Double and Triple Kite.
All of the diamond-shaped, tailless kites may be made double or triple, and
will fly as well as, if not better than, the single kites.
How to Make Compound Kites.
Use a backbone or spine stick twice the size you intend your kites to be.
Then on the same spine stick make two kites, one above the other, or make the
backbone three times as long and make a triple kite. The courtesy of the editor
of the Aeronautical Annual places before the reader this
EXPLANATION OF TRIPLE MALAY KITE.
"Spruce frame. Backbone FL is curved as shown in the upper figure. MN,
OP, etc., are spruce uprights 1/2 inch X 3/4 inch and 12 to 20 inches in length,
according to position. MO, etc., NP, etc., and also the diagonal lines. Are taut
steel wires. Backbone is 18 feet long, 1/2 inch thick, 1 1/4 inch wide in the
center, tapering to 7/8 inch wide at the ends. From K to B, 3 feet 9 inches.

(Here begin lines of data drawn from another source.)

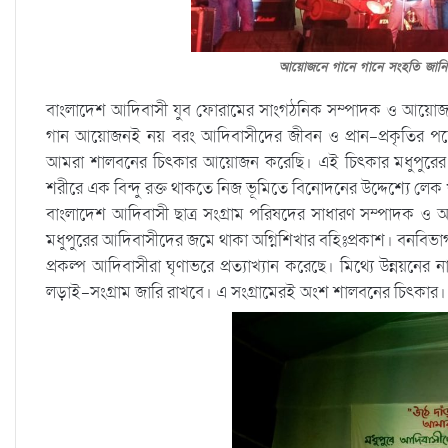
আয়োজনে গানে গানে সংহতি জানি
বাংলাদেশ আদিবাসী যুব ফোরামের সাংগঠনিক সম্পাদক ও আয়োজক 
গান আয়োজনই নয় বরং আদিবাসীদের জীবন ও প্রান-প্রকৃতির পক্ষে 
আমরা শালবনের চিৎকার আয়োজন করেছি। এই চিৎকার মধুপুরের শা
শরীরে এক বিন্দু রক্ত থাকতে নিজ ভূমিতে বিনোদনের উদ্দেশ্যে ল
বাংলাদেশ আদিবাসী ছাত্র সংগ্রাম পরিষদের সাধারণ সম্পাদক 
মধুপুরের আদিবাসীদের জমে থাকা অগ্নিশিখার বহিঃপ্রকাশ। বনবিভাগ
প্রকল্প আদিবাসীরা ঘৃণাভরে প্রত্যাখ্যান করেছে। মিথ্যে উন্নয়নের 
লড়াই-সংগ্রাম জারি রাখবে। এ সংগ্রামেরই অংশ শালবনের চিৎকার।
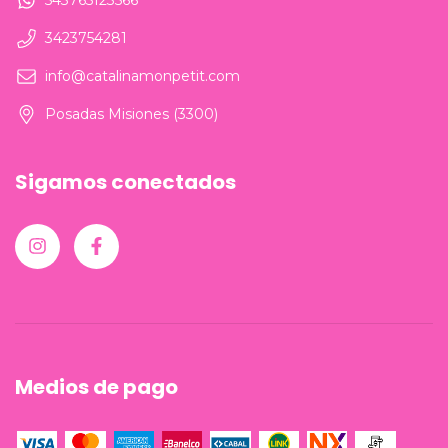
543765123566
3423754281
info@catalinamonpetit.com
Posadas Misiones (3300)
Sigamos conectados
Medios de pago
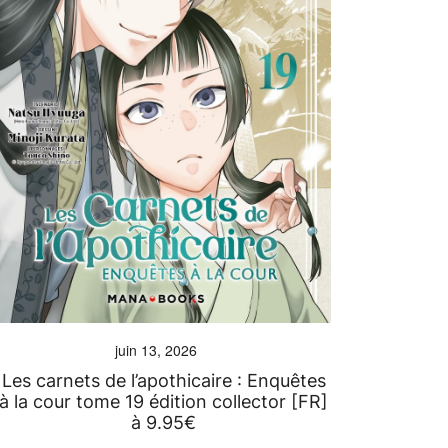
juin 13, 2026
Les carnets de l’apothicaire : Enquêtes
à la cour tome 19 édition collector [FR]
à 9.95€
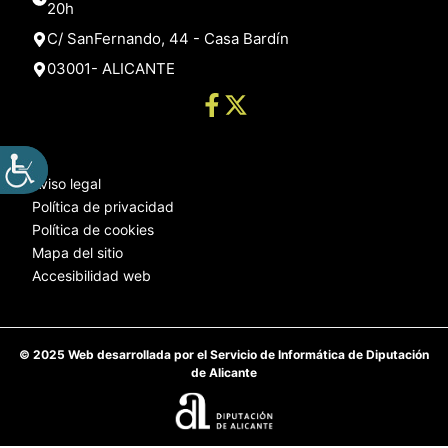
20h
C/ SanFernando, 44 - Casa Bardín
03001- ALICANTE
Aviso legal
Política de privacidad
Política de cookies
Mapa del sitio
Accesibilidad web
© 2025 Web desarrollada por el Servicio de Informática de Diputación
de Alicante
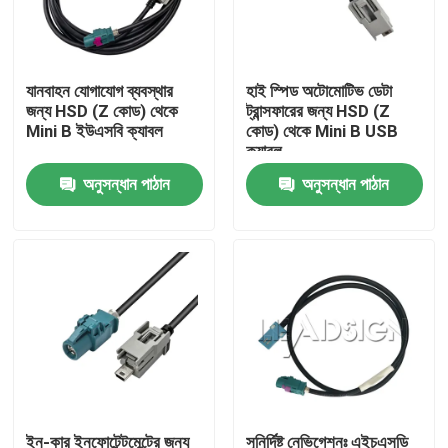
আমাদের সম্পর্কে
যানবাহন যোগাযোগ ব্যবস্থার
হাই স্পিড অটোমোটিভ ডেটা
জন্য HSD (Z কোড) থেকে
ট্রান্সফারের জন্য HSD (Z
কারখানা ভ্রমণ
Mini B ইউএসবি ক্যাবল
কোড) থেকে Mini B USB
ক্যাবল
অনুসন্ধান পাঠান
অনুসন্ধান পাঠান
মান নিয়ন্ত্রণ
যোগাযোগ করুন
উদ্ধৃতির জন্য আবেদন
FAKRA HSD সংযোগকারী
FAKRA PCB সংযোগকারী
ইন-কার ইনফোটেন্টমেন্টের জন্য
সুনির্দিষ্ট নেভিগেশনঃ এইচএসডি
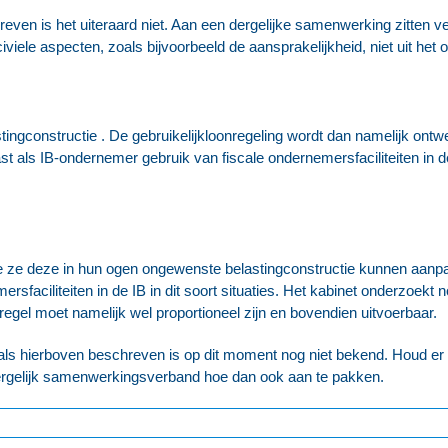
even is het uiteraard niet. Aan een dergelijke samenwerking zitten v
viele aspecten, zoals bijvoorbeeld de aansprakelijkheid, niet uit het 
tingconstructie . De gebruikelijkloonregeling wordt dan namelijk ontwe
als IB-ondernemer gebruik van fiscale ondernemersfaciliteiten in de 
 ze deze in hun ogen ongewenste belastingconstructie kunnen aanpak
rsfaciliteiten in de IB in dit soort situaties. Het kabinet onderzoek
egel moet namelijk wel proportioneel zijn en bovendien uitvoerbaar.
ls hierboven beschreven is op dit moment nog niet bekend. Houd er 
dergelijk samenwerkingsverband hoe dan ook aan te pakken.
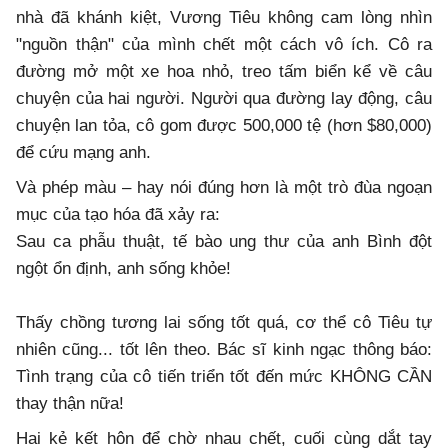
nhà đã khánh kiệt, Vương Tiêu không cam lòng nhìn
"nguồn thận" của mình chết một cách vô ích. Cô ra
đường mở một xe hoa nhỏ, treo tấm biển kể về câu
chuyện của hai người. Người qua đường lay động, câu
chuyện lan tỏa, cô gom được 500,000 tệ (hơn $80,000)
để cứu mạng anh.
​Và phép màu – hay nói đúng hơn là một trò đùa ngoạn
mục của tạo hóa đã xảy ra:
​Sau ca phẫu thuật, tế bào ung thư của anh Bình đột
ngột ổn định, anh sống khỏe!
​Thấy chồng tương lai sống tốt quá, cơ thể cô Tiêu tự
nhiên cũng... tốt lên theo. Bác sĩ kinh ngạc thông báo:
Tình trạng của cô tiến triển tốt đến mức KHÔNG CẦN
thay thận nữa!
​Hai kẻ kết hôn để chờ nhau chết, cuối cùng dắt tay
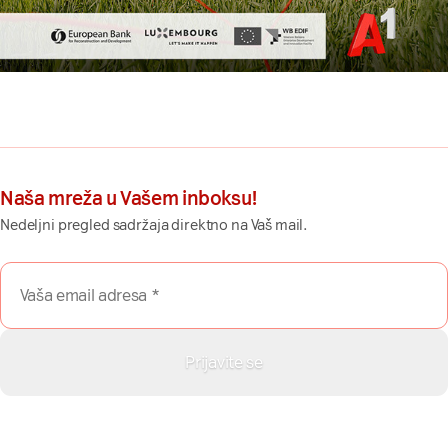
Naša mreža u Vašem inboksu!
Nedeljni pregled sadržaja direktno na Vaš mail.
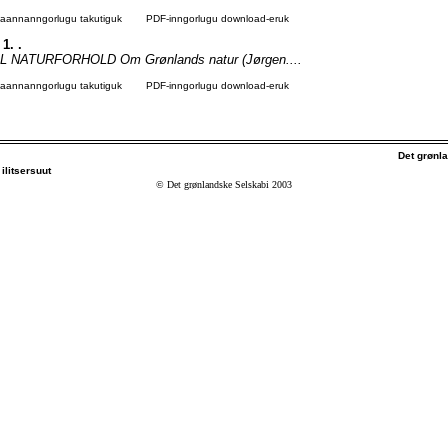
agaannanngorlugu takutiguk
PDF-inngorlugu download-eruk
 1. .
 L NATURFORHOLD Om Grønlands natur (Jørgen....
agaannanngorlugu takutiguk
PDF-inngorlugu download-eruk
Det grønl
ilitsersuut
© Det grønlandske Selskabi 2003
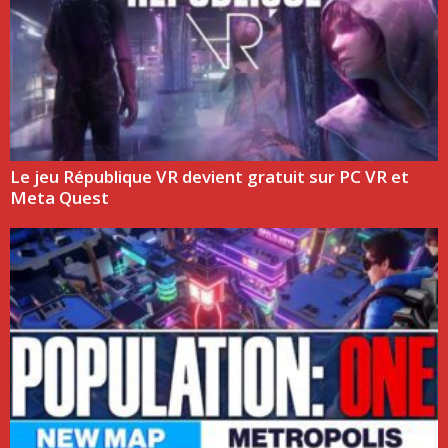
Le jeu République VR devient gratuit sur PC VR et
Meta Quest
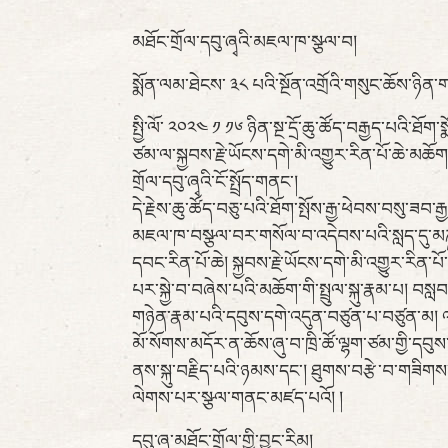
མཐོང་གྲོལ་དབུ་ཞྭའི་མཇལ་ཁ་སྩལ་བ།
སྨོན་ལམ་ཐེངས་ ༣༨ པའི་སྔོན་འགྲོའི་གསུང་ཆོས་ཉིན་གས
སྤྱི་ལོ་ ༢༠༢༤ ༡ ༡༦ ཉིན་སྔ་དྲོ་ཆུ་ཚོད་བརྒྱད་པའི་
ཙམ་ལ་སྐྱབས་རྗེ་ཡོངས་དགེ་མི་འགྱུར་རིན་པོ་ཆེ་མཆོག་གི
གྲོལ་དབུ་ཞྭའི་ངོ་སྤྲོད་གནང་།
དེ་རྗེས་ཆུ་ཚོད་བཅུ་པའི་ཐོག་སྤོས་རྒྱ་ཕེབས་བསུ་ཟབ
མཇལ་ཁ་བསྩལ་བར་གསོལ་བ་འདེབས་པའི་སླད་དུ་མཎྜལ་ས
དབང་རིན་པོ་ཆེ། སྐྱབས་རྗེ་ཡོངས་དགེ་མི་འགྱུར་རིན་པོ་
པར་སྐྱེ་བ་བཞེས་པའི་མཆོག་གི་སྤྲུལ་སྐུ་རྣམ་པ། བས
གཉེན་རྣམ་པའི་དབུས་དགེ་འདུན་བཙུན་པ་བཙུན་མ། 
མོ་སོགས་མདོར་ན་ཆོས་ཞུ་བ་ཁྲི་ཚོ་ལྷག་ཙམ་གྱི་དབུས་
ནས་སྐུ་བརྗིད་པའི་ཉམས་དང་། ཐུགས་བརྩེ་བ་གཟིགས་
ལེགས་པར་སྩལ་གནང་མཛད་པའོ། །
དབུ་ཞྭ་མཐོང་གྲོལ་གྱི་བྱུང་རིམ།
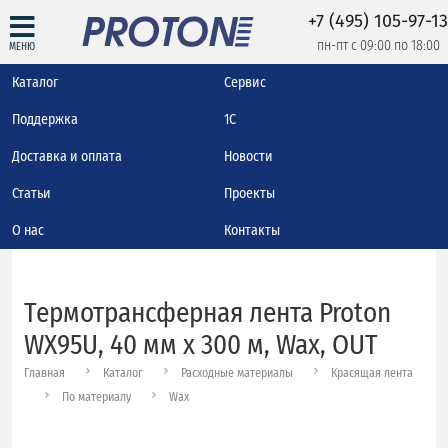
+7 (495) 105-97-13
пн-пт с 09:00 по 18:00
МЕНЮ
Каталог
Сервис
Поддержка
1С
Доставка и оплата
Новости
Статьи
Проекты
О нас
Контакты
Термотрансферная лента Proton
WX95U, 40 мм х 300 м, Wax, OUT
Главная
Каталог
Расходные материалы
Красящая лента
По материалу
Wax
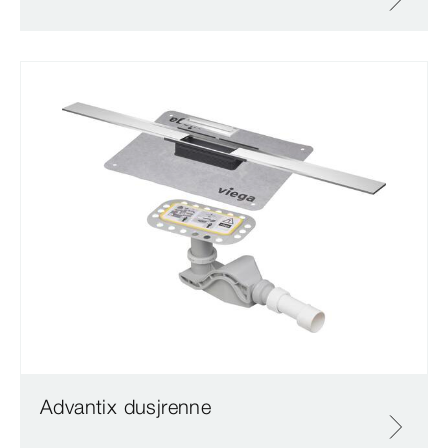
Advantix dusjrenne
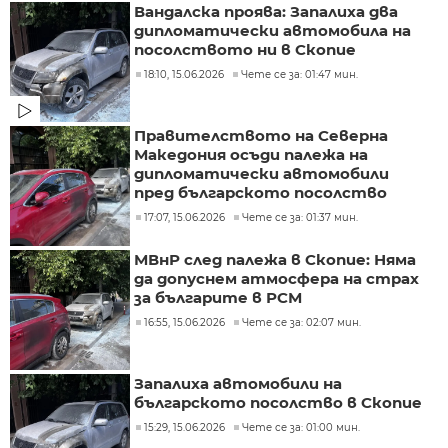
Вандалска проява: Запалиха два
дипломатически автомобила на
посолството ни в Скопие
18:10, 15.06.2026
Чете се за: 01:47 мин.
Правителството на Северна
Македония осъди палежа на
дипломатически автомобили
пред българското посолство
17:07, 15.06.2026
Чете се за: 01:37 мин.
МВнР след палежа в Скопие: Няма
да допуснем атмосфера на страх
за българите в РСМ
16:55, 15.06.2026
Чете се за: 02:07 мин.
Запалиха автомобили на
българското посолство в Скопие
15:29, 15.06.2026
Чете се за: 01:00 мин.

From B to C, from D to E, 18 inches each. GH, QR, and ST are bows are bent the
bow-strings in their centers are about 5 inches from the wood. The surfaces BGAH,
DQCR, and FSET are equal.
"The curves of the backbone and the three cross-bows have their convex
sides toward the wind. This kite is covered with very strong Manila paper.
Weight of the whole kite, 6 pounds. Textile fabric made impervious to air and
moisture would make a better covering. SR, TQ, QH, RG, SQGL, TRHL, are taut
steel-wire stays. The kite is bridled as follows: Find a point on the backbone
between D and E 4inches from B, here attach two cords, each 2 or 3 feet long,
drop them so that one will be on one side and the other on the opposite side of
the wire NP, unite the ends of the two chords, and rig a chafing-gear on the
wire NP, so that the cords may not be cut.
"Attach a long single cord to the cords just united. Pull taut and
measure off 16 feet 3 inches from the point of attachment between D and E. Call
this point on the cord W. Let the cord fall in a bight and secure W to the
backbone at A. Now take four or five galvanized iron-rings and fasten them by
marline to the cord, the first one about 7 feet 4 inches from A, the next about
7 feet 7 inches, and so on at intervals of 3 inches. At the end of the line from
the reel place a small snap-hook. When this is snapped into the ring 7 feet 10
inches, the kite will be bridled as when last flown. Still, no two kites are
alike, and it may be that better results will be obtained from a new kite if the
snap-hook is fastened to one of the other rings. Be particular to preserve the
symmetry in framing and covering, or your labor will be wasted."